Gateshead Magistrates’ Court heard how the maintenance worker had been instructed to investigate and repair a fault on a mechanical power press that had been stopped as it was not working properly.
The engineering mechanism on top of the press included a large gear train – a series of large toothed cogs that mesh together and move only when the press completes a stroke. The gears were not guarded at the time.
In order to repair the machine, the worker had to reset a solenoid valve on top of the press, very close to the unguarded gear train. He had little space in which to work and his right leg trailed over the gear train into the danger area.
When the valve was reset, the press operated and the gear train turned. His right foot was pulled into the gears as the cogs meshed together, crushing it.
The HSE investigation found that there had been no guard on the gear train for a period of two to three years prior to the incident and, despite staff being required to work close to the danger area, the company had continuously failed to properly assess the risks.
The court was told that guards were available and easily fixed, but the company had failed to identify the risk and take appropriate action to repair and replace the guards.
The 49-year-old man from Stanley suffered such severe injuries to his right foot that he had to have the lower part of his leg amputated.
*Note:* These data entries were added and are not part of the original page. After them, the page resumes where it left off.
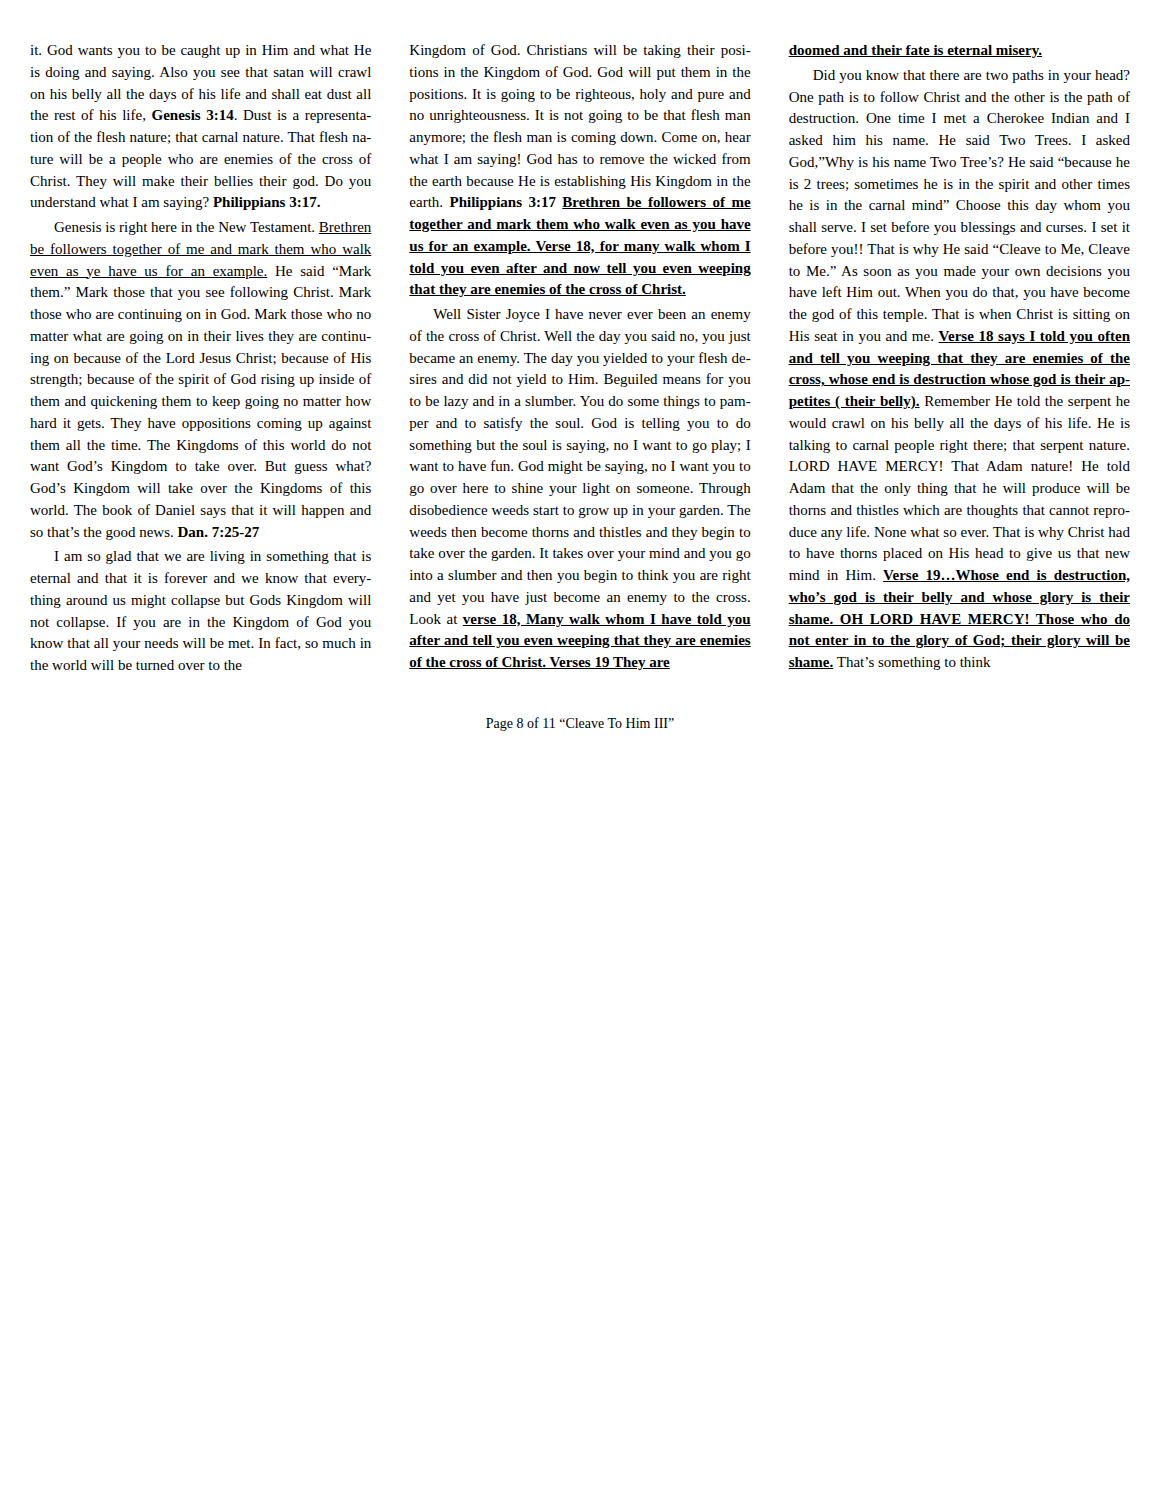it. God wants you to be caught up in Him and what He is doing and saying. Also you see that satan will crawl on his belly all the days of his life and shall eat dust all the rest of his life, Genesis 3:14. Dust is a representation of the flesh nature; that carnal nature. That flesh nature will be a people who are enemies of the cross of Christ. They will make their bellies their god. Do you understand what I am saying? Philippians 3:17.
Genesis is right here in the New Testament. Brethren be followers together of me and mark them who walk even as ye have us for an example. He said “Mark them.” Mark those that you see following Christ. Mark those who are continuing on in God. Mark those who no matter what are going on in their lives they are continuing on because of the Lord Jesus Christ; because of His strength; because of the spirit of God rising up inside of them and quickening them to keep going no matter how hard it gets. They have oppositions coming up against them all the time. The Kingdoms of this world do not want God’s Kingdom to take over. But guess what? God’s Kingdom will take over the Kingdoms of this world. The book of Daniel says that it will happen and so that’s the good news. Dan. 7:25-27
I am so glad that we are living in something that is eternal and that it is forever and we know that everything around us might collapse but Gods Kingdom will not collapse. If you are in the Kingdom of God you know that all your needs will be met. In fact, so much in the world will be turned over to the
Kingdom of God. Christians will be taking their positions in the Kingdom of God. God will put them in the positions. It is going to be righteous, holy and pure and no unrighteousness. It is not going to be that flesh man anymore; the flesh man is coming down. Come on, hear what I am saying! God has to remove the wicked from the earth because He is establishing His Kingdom in the earth. Philippians 3:17 Brethren be followers of me together and mark them who walk even as you have us for an example. Verse 18, for many walk whom I told you even after and now tell you even weeping that they are enemies of the cross of Christ.
Well Sister Joyce I have never ever been an enemy of the cross of Christ. Well the day you said no, you just became an enemy. The day you yielded to your flesh desires and did not yield to Him. Beguiled means for you to be lazy and in a slumber. You do some things to pamper and to satisfy the soul. God is telling you to do something but the soul is saying, no I want to go play; I want to have fun. God might be saying, no I want you to go over here to shine your light on someone. Through disobedience weeds start to grow up in your garden. The weeds then become thorns and thistles and they begin to take over the garden. It takes over your mind and you go into a slumber and then you begin to think you are right and yet you have just become an enemy to the cross. Look at verse 18, Many walk whom I have told you after and tell you even weeping that they are enemies of the cross of Christ. Verses 19 They are
doomed and their fate is eternal misery.
Did you know that there are two paths in your head? One path is to follow Christ and the other is the path of destruction. One time I met a Cherokee Indian and I asked him his name. He said Two Trees. I asked God,”Why is his name Two Tree’s? He said “because he is 2 trees; sometimes he is in the spirit and other times he is in the carnal mind” Choose this day whom you shall serve. I set before you blessings and curses. I set it before you!! That is why He said “Cleave to Me, Cleave to Me.” As soon as you made your own decisions you have left Him out. When you do that, you have become the god of this temple. That is when Christ is sitting on His seat in you and me. Verse 18 says I told you often and tell you weeping that they are enemies of the cross, whose end is destruction whose god is their appetites ( their belly). Remember He told the serpent he would crawl on his belly all the days of his life. He is talking to carnal people right there; that serpent nature. LORD HAVE MERCY! That Adam nature! He told Adam that the only thing that he will produce will be thorns and thistles which are thoughts that cannot reproduce any life. None what so ever. That is why Christ had to have thorns placed on His head to give us that new mind in Him. Verse 19…Whose end is destruction, who’s god is their belly and whose glory is their shame. OH LORD HAVE MERCY! Those who do not enter in to the glory of God; their glory will be shame. That’s something to think
Page 8 of 11 “Cleave To Him III”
He had to undergo a lengthy stay in hospital, now has a prosthetic leg and still needs ongoing physiotherapy. He has since returned to work in his maintenance role at the company, although with some restrictions on the tasks he can now undertake.
"He had little space in which to work and his right leg trailed over the gear train into the danger area. When the valve was reset, the press operated and the gear train turned. His right foot was pulled into the gears as the cogs meshed together, crushing it.”
The incident happened on 11 October 2012, when the man was employed by Marrill, at its premises in Neilson Road, Gateshead.
Marrill was prosecuted by the Health and Safety Executive (HSE) after an investigation identified serious safety failings.
Marrill, of Waterman Road, Coventry, pleaded guilty to breaching Regulation 11(1) of the Provision & Use of Work Equipment Regulations 1998 and was fined £20,000 and ordered to pay £904 in costs and £100 Victim Surcharge.
After the hearing, HSE Inspector Paul Wilson said: "It was the company’s responsibility to ensure that work equipment was safe and that dangerous moving parts were guarded. But for two to three years, Marrill required staff to approach the danger area around the gears, yet continuously failed to identify and address the matter of the missing guards.
"This neglect put people at needless risk and sadly, this led to the serious life-changing injuries suffered by the maintenance worker who has had to have the lower part of his leg amputated.
"Too many incidents occur during the setting up and the undertaking of maintenance tasks on machinery where often guards or other protective devices are moved or removed. They are easily avoided if suitable precautions are taken to prevent access to dangerous moving parts.”